Looking back on those early days, I think my Dad deserves credit (or blame!) for my leadership development. I grew up in an entrepreneurial family, with my Dad becoming a second-generation leader of a manufacturing company founded by my grandfather. I observed Dad’s unwavering commitment to his employees; watched him grieve when he lost a truck driver to an accident over one Christmas season; saw him reach quick agreements when the union contract was up for renewal by being transparent and caring during the negotiations. Over time nearly all competitors went under by refusing to change, while Dad worked with his team to make changes that allowed his company to survive and thrive.
So Dad’s leadership DNA led me naturally to adopt his philosophy in developing Info Tech’s culture. I figure we are all into this together, one corporate family, so treating one another with caring respect just makes common sense. Being transparent about our finances, sharing profits in good times, sacrificing together to pull out of bad times, is not only the right thing, but also the smart thing, to do. Treating customers as part of our extended family means doing whatever it takes to make them want to continue doing business with us. While business manuals may advise doing whatever it takes – including if necessary harsh personnel decisions — to maximize profits, Tom and I believe that profits follow naturally from doing the right thing by our Info Tech family and our customers.
The advice that runs through nearly every religious tradition to “Do unto others as you would have them do unto you” is actually a darn good guide to business decisions. I’ll close with one example to illustrate this. At some point along the way, Tom and I had to decide what sort of policy regarding employee’s taking paid time off to be with very sick family members. Although I had read about companies agonizing over this, weighing the balance between the cost of time off and lost productivity, the decision was easy for us: Family comes First.

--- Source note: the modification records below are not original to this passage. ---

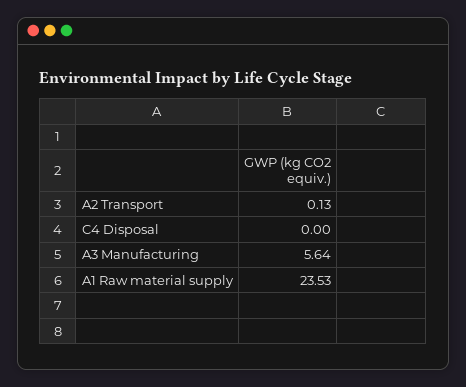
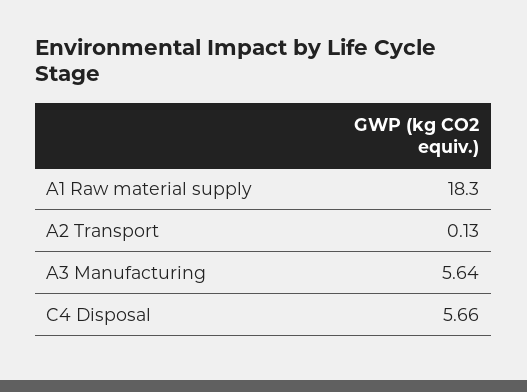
  {
    "A2 Transport": 0.13,
-   "C4 Disposal": 0,
+   "C4 Disposal": 5.66,
    "A3 Manufacturing": 5.64,
-   "A1 Raw material supply": 23.53
+   "A1 Raw material supply": 18.3
  }

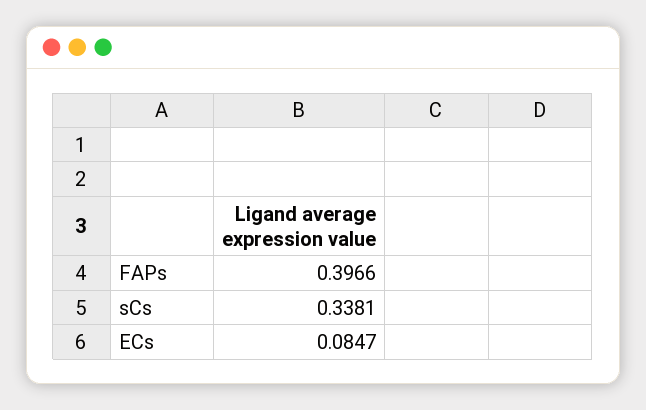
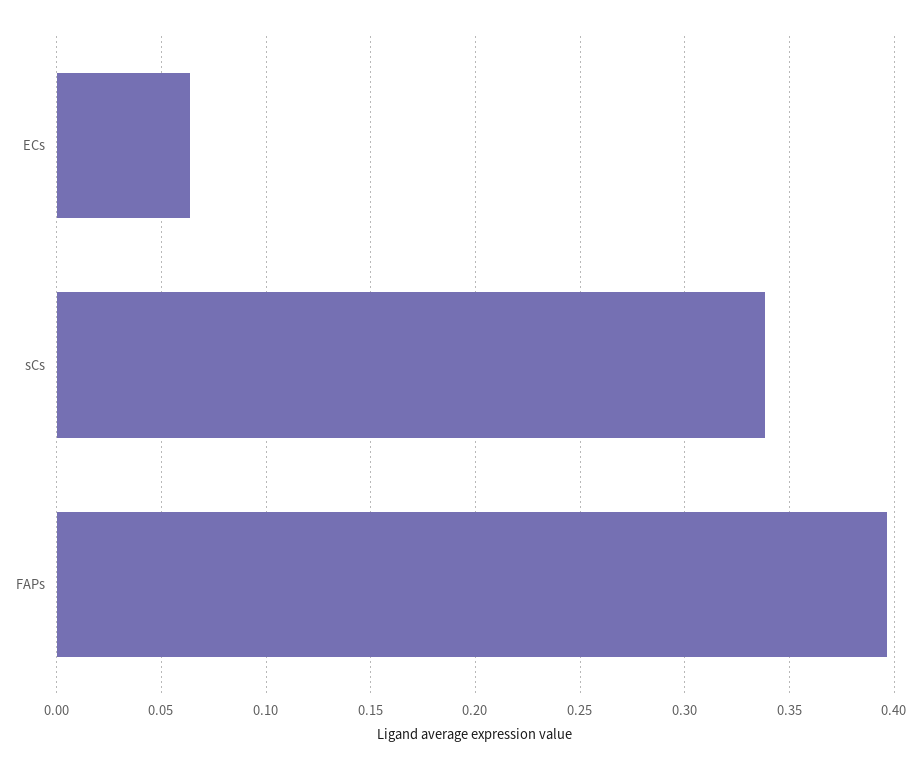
  {
    "FAPs": 0.3966,
    "sCs": 0.3381,
-   "ECs": 0.0847
+   "ECs": 0.065
  }

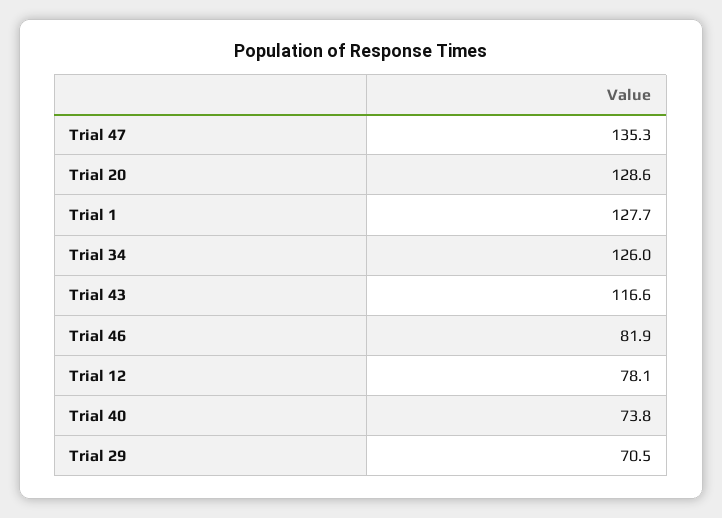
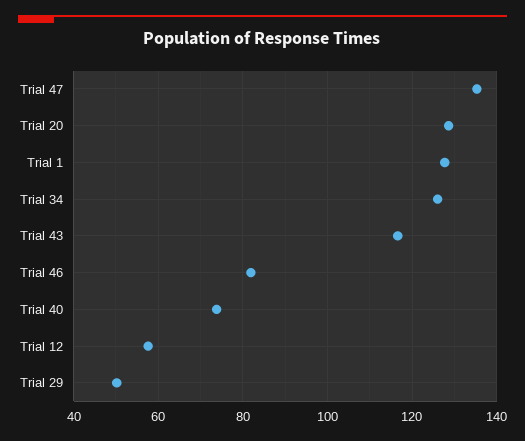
  {
    "Trial 47": 135.3,
    "Trial 20": 128.6,
    "Trial 1": 127.7,
    "Trial 34": 126,
    "Trial 43": 116.6,
    "Trial 46": 81.9,
-   "Trial 12": 78.1,
+   "Trial 12": 58,
    "Trial 40": 73.8,
-   "Trial 29": 70.5
+   "Trial 29": 50
  }

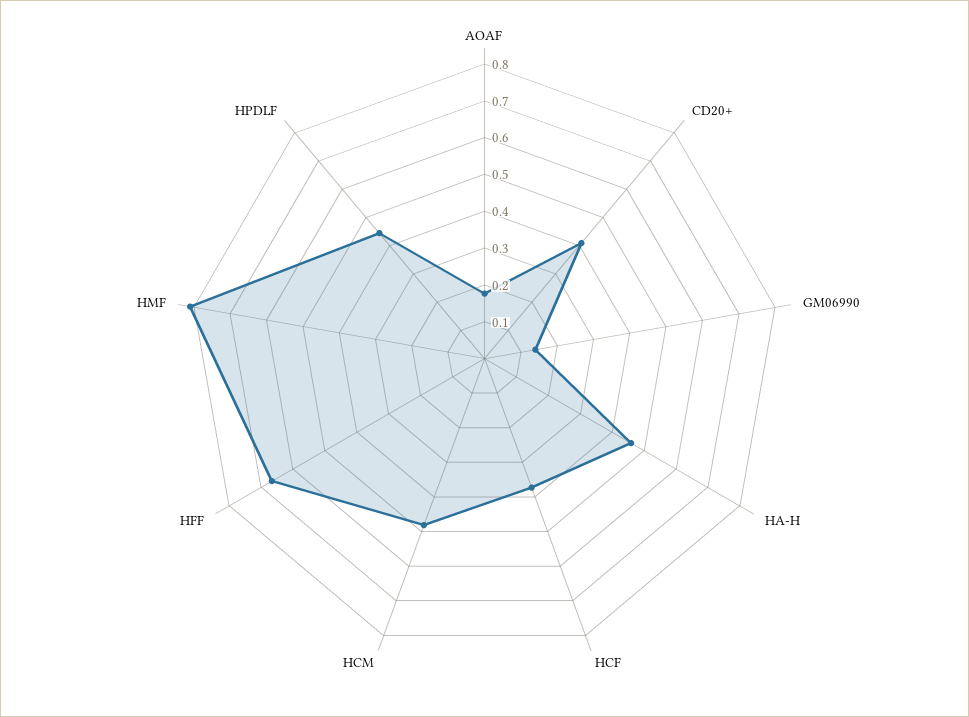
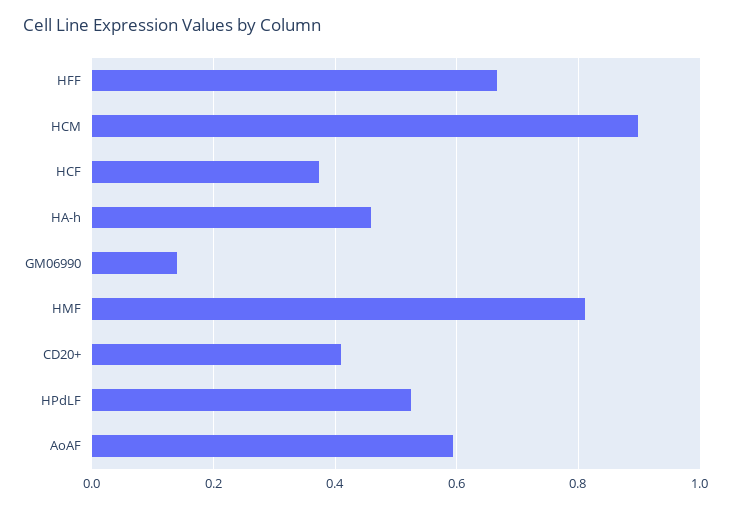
  {
-   "AOAF": 0.175,
+   "AOAF": 0.6,
    "CD20+": 0.4,
    "GM06990": 0.14,
    "HA-H": 0.46,
    "HCF": 0.38,
-   "HCM": 0.475,
+   "HCM": 0.9,
    "HFF": 0.66,
    "HMF": 0.82,
-   "HPDLF": 0.45
+   "HPDLF": 0.52
  }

Take the time you need, know that your Info Tech family will be supporting you and your ailing family member, and you will be welcomed back when you are ready to return. Our determination to maintain our family culture makes decisions like this easy.
As we transform into a second-generation company and make strategic changes to continue our growth and success, one constant remains: we are determined to maintain our sharing and caring family culture.